ZAPEANDO AS REDES SOCIAIS, encontro aquelas interpretações bíblicas do cientificismo como ferramenta hermenêutica. Acredito que nada poderia ser mais equivocado, inútil e até mesmo nocivo à fé.

A inspiração de uma revelação inerrante não implica verdade onipotente em todas as épocas, culturas e ciências. Quando lemos o texto bíblico precisamos nos deter ao seu próprio contexto. O cientificismo não faz parte da cosmovisão bíblica.

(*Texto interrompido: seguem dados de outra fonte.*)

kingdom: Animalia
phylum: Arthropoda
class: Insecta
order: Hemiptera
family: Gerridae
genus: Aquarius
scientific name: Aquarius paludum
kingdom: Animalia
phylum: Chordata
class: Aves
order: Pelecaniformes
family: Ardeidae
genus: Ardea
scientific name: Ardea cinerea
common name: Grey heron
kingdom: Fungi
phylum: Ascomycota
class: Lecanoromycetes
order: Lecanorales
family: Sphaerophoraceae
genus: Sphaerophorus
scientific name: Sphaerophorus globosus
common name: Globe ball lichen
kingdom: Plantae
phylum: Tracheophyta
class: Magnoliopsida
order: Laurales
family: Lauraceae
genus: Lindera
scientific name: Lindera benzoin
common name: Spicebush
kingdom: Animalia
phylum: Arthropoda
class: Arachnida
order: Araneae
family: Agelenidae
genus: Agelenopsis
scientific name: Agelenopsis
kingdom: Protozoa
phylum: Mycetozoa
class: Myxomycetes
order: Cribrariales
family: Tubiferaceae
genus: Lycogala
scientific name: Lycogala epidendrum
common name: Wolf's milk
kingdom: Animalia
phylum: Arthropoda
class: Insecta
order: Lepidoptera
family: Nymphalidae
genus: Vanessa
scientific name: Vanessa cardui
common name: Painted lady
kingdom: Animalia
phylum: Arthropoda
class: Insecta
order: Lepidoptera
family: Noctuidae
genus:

Talvez o leitor também precise ser lembrado que nem mesmo a ciência é inerrante em seu sentido pleno. A ciência, na verdade, vive da descoberta e superação de suas velhas premissas. Basta estudar um pouco da metodologia científica e a própria história da ciência para se convencer disso.

Se o cristão afirma crer na inerrância da Bíblia mas aponta para alguma descoberta científica como evidência dessa inerrância, não estaria arriscando negar a inerrância bíblica quando a evidência científica for retificada por nova descoberta? Se a bíblia é imutável, como poderia ganhar credibilidade daquilo que é tão mutável? Se a verdade bíblica é inquestionável, que benefício teria associando-se com um saber tão questionável? É, no mínimo, contraditório.

Jó 26:7 desafia as teogonias e a “Genesis” de religiões concorrentes em sua época. A discussão nada tem de científica, é teológica! A intenção original inspirada era teológica e fazia sentido tanto para o autor como para o leitor original. Cabe a nós, leitores do século XXI, entender o texto em seu próprio contexto, evitando a tentação de impor ao texto uma leitura do cientificismo pós-moderno, que lhe é estranha. Jó trata de mitologias, teogonias e cosmogonias do mundo antigo, no Oriente Médio. Cientificismo pós-moderno em Jó é bizarrice hermenêutica!

A impressão que tenho, amigos, é que alguns cristãos, na verdade, têm fé mesmo é na ciência. A fé na bíblia só sobrevive se a ciência ampará-la de alguma forma. Se tiverem que conviver apenas com o teológico, a fé murcha e morre. Contraditório!